◆ **WHAT IS EXPECTED**: Print only the lines below, from the very first to the one containing "right knee: (156, 293)", exactly as they stand. Do not print pictures.

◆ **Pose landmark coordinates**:
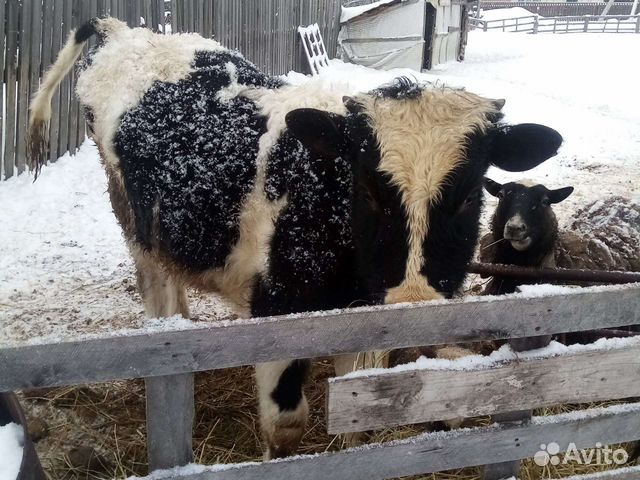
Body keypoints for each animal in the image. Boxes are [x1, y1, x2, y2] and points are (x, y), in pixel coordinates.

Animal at [28, 18, 560, 460]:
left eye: (470, 194)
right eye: (367, 188)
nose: (413, 305)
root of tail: (126, 32)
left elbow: (361, 412)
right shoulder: (276, 310)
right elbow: (285, 425)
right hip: (133, 221)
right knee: (156, 293)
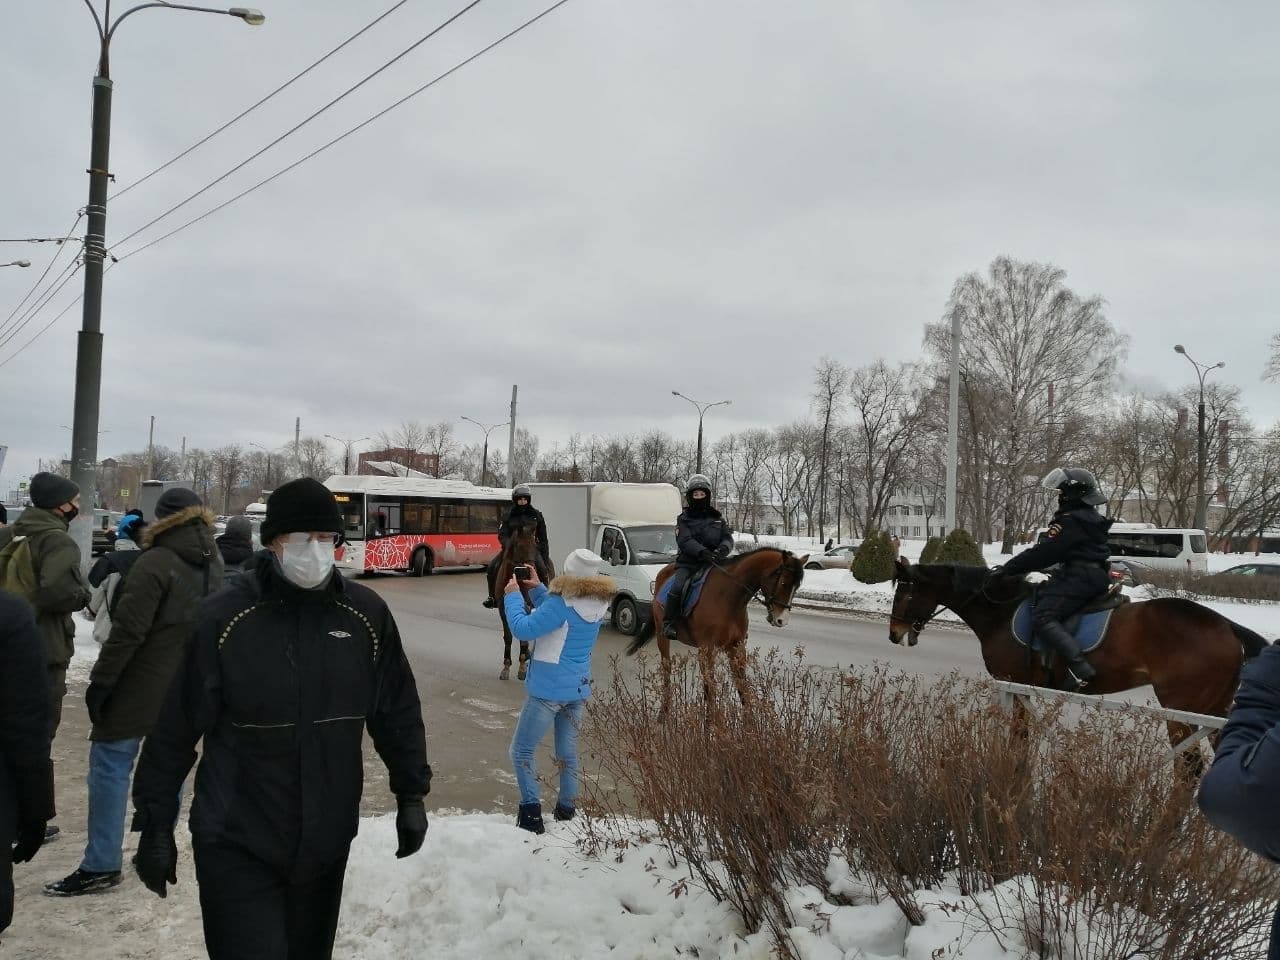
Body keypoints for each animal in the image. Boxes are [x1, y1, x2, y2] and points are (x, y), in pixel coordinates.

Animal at [624, 547, 803, 721]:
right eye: (783, 583)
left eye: (797, 587)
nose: (781, 620)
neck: (729, 597)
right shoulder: (708, 648)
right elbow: (711, 686)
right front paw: (711, 725)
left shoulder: (736, 646)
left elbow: (741, 684)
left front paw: (749, 724)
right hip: (662, 636)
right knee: (667, 670)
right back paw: (664, 712)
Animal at [890, 563, 1269, 773]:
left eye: (905, 594)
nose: (894, 634)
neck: (1002, 612)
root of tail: (1226, 626)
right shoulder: (1022, 690)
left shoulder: (1014, 685)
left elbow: (1018, 737)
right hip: (1215, 710)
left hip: (1183, 713)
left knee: (1188, 771)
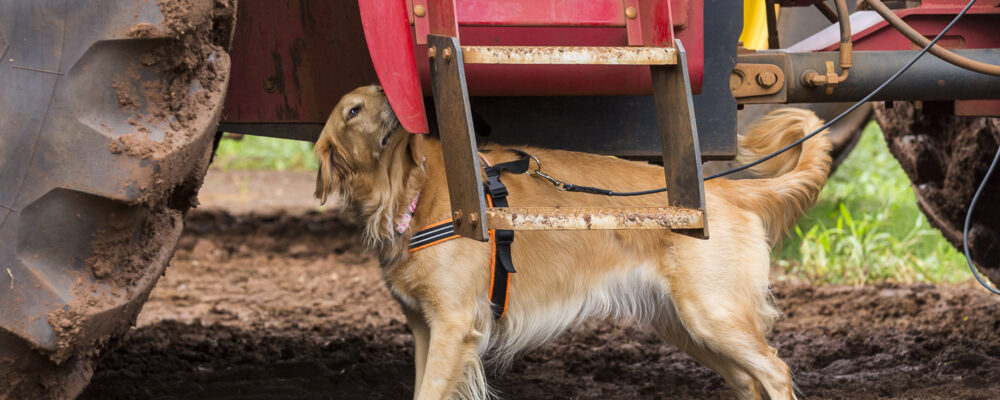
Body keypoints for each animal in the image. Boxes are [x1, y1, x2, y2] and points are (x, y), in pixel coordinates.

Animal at [316, 85, 832, 400]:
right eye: (353, 111)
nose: (394, 93)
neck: (410, 192)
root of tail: (725, 189)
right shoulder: (424, 327)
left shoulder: (454, 325)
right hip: (685, 326)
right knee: (749, 380)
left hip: (714, 315)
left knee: (776, 371)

◆ **EXPECTED ANSWER**:
Body keypoints for each animal in the image. Boxes are [x1, y1, x2, y2] and points are (x, y), in pixel coordinates.

Animal at [28, 18, 560, 460]:
left eye: (470, 194)
right eye: (367, 188)
nose: (413, 305)
root of tail: (126, 32)
left elbow: (361, 412)
right shoulder: (276, 310)
right elbow: (285, 425)
right hip: (133, 221)
right knee: (156, 293)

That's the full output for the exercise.